| EXERCISE OBJECTIVE |
Collect each line of the entries that holds the string "adminjiraserver".

| PROVIDED MATERIAL |
'''

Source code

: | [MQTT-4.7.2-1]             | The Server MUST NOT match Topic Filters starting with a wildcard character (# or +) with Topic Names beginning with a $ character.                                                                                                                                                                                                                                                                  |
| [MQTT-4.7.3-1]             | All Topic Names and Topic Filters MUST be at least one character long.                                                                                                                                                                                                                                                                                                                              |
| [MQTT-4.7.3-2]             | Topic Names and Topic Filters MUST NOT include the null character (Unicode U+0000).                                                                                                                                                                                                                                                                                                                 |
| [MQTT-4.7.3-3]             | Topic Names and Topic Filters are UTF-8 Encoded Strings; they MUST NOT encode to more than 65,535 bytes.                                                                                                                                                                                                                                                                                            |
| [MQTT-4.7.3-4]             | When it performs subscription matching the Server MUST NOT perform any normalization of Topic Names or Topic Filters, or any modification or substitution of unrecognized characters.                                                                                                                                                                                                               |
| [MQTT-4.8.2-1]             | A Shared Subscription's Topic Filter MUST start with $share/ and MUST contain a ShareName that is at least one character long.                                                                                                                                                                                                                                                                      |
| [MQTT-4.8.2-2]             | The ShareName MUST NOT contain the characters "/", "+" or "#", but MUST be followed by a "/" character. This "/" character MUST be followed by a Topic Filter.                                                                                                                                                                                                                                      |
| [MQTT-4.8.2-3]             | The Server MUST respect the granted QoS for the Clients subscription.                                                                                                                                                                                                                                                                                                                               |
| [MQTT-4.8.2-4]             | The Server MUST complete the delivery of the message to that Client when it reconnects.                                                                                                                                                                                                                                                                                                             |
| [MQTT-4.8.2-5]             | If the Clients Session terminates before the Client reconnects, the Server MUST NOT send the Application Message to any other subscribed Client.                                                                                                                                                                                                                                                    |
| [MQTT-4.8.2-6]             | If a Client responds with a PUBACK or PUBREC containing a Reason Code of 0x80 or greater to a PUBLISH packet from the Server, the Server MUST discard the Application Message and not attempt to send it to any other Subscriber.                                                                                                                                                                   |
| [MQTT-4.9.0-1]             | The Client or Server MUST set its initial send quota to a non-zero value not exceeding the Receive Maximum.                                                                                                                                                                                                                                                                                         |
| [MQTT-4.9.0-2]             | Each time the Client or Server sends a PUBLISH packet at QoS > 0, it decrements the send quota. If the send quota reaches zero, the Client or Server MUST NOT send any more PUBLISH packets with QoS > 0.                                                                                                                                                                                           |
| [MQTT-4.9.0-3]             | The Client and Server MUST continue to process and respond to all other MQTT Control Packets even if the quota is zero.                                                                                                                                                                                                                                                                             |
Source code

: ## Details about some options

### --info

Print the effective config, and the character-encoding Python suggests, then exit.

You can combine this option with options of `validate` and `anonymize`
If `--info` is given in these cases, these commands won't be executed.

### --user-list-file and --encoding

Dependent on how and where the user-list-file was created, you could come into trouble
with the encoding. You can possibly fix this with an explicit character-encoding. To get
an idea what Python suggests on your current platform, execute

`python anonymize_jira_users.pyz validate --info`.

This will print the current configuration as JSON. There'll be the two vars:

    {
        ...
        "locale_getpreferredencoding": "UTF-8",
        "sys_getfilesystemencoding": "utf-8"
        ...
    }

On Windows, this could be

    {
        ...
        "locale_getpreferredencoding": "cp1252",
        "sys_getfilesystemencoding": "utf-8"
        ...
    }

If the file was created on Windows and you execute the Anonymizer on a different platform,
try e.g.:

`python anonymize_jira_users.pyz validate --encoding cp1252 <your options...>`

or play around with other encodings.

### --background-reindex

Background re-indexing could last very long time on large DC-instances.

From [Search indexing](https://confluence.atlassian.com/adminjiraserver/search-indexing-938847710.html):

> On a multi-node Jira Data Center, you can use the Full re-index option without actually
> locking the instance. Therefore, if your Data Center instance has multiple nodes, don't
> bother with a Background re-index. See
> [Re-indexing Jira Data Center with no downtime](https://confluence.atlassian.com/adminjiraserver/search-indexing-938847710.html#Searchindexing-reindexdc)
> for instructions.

'''

| OUTPUT FOR THIS EXERCISE |
From [Search indexing](https://confluence.atlassian.com/adminjiraserver/search-indexing-938847710.html):
> [Re-indexing Jira Data Center with no downtime](https://confluence.atlassian.com/adminjiraserver/search-indexing-938847710.html#Searchindexing-reindexdc)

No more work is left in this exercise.